| INSTRUCTIONS FOR THE TASK |
Extract and copy each line below that contains the string "Commissioner".

| STORED ROWS |
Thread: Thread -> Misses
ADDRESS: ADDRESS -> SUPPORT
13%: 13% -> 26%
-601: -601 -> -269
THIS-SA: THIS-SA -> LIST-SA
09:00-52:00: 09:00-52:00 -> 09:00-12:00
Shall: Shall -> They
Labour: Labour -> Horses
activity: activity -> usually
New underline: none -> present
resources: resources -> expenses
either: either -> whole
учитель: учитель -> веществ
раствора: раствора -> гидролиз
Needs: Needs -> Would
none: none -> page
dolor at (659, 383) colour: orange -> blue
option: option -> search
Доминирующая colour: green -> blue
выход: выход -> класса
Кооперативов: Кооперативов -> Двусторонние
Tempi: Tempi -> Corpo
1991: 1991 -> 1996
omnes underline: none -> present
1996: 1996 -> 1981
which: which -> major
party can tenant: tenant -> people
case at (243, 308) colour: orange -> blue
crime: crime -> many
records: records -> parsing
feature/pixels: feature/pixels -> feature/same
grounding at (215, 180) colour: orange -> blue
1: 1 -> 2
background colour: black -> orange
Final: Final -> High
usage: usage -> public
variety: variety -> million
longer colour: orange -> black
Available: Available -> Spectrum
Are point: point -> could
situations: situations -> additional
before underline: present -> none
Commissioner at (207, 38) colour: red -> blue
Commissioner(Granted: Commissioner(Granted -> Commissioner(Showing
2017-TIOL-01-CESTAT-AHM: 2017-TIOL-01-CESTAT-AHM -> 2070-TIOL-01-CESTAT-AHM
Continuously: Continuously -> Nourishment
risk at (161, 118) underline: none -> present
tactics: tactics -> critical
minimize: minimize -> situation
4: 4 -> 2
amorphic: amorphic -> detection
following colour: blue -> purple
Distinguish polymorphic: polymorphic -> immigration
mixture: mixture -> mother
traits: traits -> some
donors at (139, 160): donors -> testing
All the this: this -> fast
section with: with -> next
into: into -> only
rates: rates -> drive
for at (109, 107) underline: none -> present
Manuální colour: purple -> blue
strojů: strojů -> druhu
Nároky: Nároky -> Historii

| TASK SOLUTION |
Commissioner at (207, 38) colour: red -> blue
Commissioner(Granted: Commissioner(Granted -> Commissioner(Showing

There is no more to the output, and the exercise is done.